Someone had apparently decided the best way to slow her down was to release all of the creatures from the gestation tanks at once. It was a grisly act of desperation on behalf of the base controllers, not just because half of the things they released died gasping and stillborn, but because the facility was still occupied. For the things that staggered blind, starving, and angry amid the machinery, there was no distinction between the intruder arcom and the Exodite technicians. Those white coat figures, the closest thing to parents the Maulers had, were snatched up at every opportunity and gobbled down like kibble.
Rease spared them no sympathy. They’d bred horrors, and it was right that these horrors should turn against them. The only reason the development dis
turbed her was that it represented the lengths the base operators were willing to go to. Finding out that Exodites hated the Constellation enough to unleash the Maulers against them was understandable, hate was something she knew well.
But as she grabbed the leering face of a half-formed monster and shattered its skull against the nearest bulk of machinery, she realised the people in control here were no longer driven by something as human as hate. They had given up their humanity completely, and now even their own people were acceptable losses for the barest chance that these unbeings might stop her.
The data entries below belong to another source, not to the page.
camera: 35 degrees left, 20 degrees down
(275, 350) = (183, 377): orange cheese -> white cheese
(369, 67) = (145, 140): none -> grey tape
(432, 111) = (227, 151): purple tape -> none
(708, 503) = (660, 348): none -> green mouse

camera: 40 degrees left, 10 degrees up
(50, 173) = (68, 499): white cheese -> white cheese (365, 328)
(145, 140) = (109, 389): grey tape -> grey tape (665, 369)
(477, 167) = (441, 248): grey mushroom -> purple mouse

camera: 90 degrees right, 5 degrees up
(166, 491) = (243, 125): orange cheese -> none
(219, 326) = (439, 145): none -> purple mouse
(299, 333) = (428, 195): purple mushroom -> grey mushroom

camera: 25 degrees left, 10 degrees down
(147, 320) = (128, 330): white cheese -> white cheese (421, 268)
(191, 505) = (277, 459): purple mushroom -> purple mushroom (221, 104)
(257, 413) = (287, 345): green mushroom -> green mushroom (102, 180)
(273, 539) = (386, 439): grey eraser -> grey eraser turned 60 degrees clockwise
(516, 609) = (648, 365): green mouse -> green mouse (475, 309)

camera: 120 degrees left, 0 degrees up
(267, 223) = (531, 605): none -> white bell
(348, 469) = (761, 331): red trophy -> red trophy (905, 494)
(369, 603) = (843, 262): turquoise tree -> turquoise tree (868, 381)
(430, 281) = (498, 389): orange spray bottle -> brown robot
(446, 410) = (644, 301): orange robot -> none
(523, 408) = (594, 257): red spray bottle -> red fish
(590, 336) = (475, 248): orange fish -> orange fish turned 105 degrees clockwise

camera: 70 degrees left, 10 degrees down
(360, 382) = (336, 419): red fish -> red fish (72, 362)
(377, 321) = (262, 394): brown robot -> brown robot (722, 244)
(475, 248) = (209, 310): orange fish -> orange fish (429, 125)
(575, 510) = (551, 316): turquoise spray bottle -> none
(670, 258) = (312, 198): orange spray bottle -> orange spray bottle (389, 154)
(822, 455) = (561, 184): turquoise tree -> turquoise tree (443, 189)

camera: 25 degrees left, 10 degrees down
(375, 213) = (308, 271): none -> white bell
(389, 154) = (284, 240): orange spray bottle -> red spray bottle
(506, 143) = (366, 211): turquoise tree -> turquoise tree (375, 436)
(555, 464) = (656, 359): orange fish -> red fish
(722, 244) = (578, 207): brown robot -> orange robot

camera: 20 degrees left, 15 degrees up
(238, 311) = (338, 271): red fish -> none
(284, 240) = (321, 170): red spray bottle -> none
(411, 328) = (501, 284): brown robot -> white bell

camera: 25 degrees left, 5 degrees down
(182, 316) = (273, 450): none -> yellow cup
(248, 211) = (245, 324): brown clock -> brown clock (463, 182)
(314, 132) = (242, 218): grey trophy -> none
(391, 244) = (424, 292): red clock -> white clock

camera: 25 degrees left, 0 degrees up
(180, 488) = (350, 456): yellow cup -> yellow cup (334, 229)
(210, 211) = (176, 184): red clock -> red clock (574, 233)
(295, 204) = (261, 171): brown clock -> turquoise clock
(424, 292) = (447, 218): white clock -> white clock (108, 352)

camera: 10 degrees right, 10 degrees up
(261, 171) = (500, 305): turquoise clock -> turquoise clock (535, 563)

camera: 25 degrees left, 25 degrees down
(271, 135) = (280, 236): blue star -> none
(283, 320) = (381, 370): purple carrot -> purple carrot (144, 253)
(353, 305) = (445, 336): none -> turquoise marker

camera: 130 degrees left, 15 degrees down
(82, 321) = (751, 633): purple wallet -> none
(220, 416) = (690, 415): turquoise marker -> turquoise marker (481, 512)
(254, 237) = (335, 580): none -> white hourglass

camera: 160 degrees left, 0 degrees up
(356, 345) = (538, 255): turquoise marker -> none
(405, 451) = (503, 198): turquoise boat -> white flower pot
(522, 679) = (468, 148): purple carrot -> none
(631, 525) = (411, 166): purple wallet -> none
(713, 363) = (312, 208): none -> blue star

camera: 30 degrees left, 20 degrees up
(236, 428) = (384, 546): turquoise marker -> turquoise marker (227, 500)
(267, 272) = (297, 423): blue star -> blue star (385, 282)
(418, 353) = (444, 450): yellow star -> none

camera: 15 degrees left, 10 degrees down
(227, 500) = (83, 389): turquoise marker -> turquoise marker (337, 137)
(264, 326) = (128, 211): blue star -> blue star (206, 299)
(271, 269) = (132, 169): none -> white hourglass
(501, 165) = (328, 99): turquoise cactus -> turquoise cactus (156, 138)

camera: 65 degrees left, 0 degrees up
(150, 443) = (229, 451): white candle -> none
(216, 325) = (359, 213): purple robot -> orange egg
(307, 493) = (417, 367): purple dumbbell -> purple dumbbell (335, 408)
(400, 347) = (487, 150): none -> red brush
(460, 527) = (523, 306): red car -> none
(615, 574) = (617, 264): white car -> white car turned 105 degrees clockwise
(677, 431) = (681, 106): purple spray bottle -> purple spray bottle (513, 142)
It wasn’t a cold and calculated response, it was a violent tantrum against something that frightened you.
Still they had managed to slow her down, not through damage or injury, but through the sheer work presented by carving through their unfinished monsters. It took ammo and time to make her bloody way through any one of the many production lines separating her from the submarine hangar. She had made progress: clearing the finishing room where they were almost whole and ready for freezing and passing through several rooms of tanks where the Maulers had proofed like casks of alcohol, its floor now slick with embryotic gel and the blood of the Maulers and Exodites.
Now it seemed she’d found the room where the vats were made. There were no Maulers here to release, nothing close enough to a solid form to be even worth opening. The room thrummed as huge pipes overhead brought in ocean water that was harvested in great howling machines for some kind of algae or plankton before being expelled out the other side of the facility.
The thick fibrous sea mulch oozed down into a series of tanks that heated and cooled and churned to somehow render the myriad of organic matter into the bio-gel they grew the Maulers in. The whole process would have been wondrous if it had been conducted in pursuit of a less nightmarish endeavour.
She was past the last of the tanks when the door on the far side of the room slid open to reveal an empty hall. Rease knew immediately what that meant, and she threw her arcom into the cover of the nearest rattling silo, her rifle sighted on the doorway.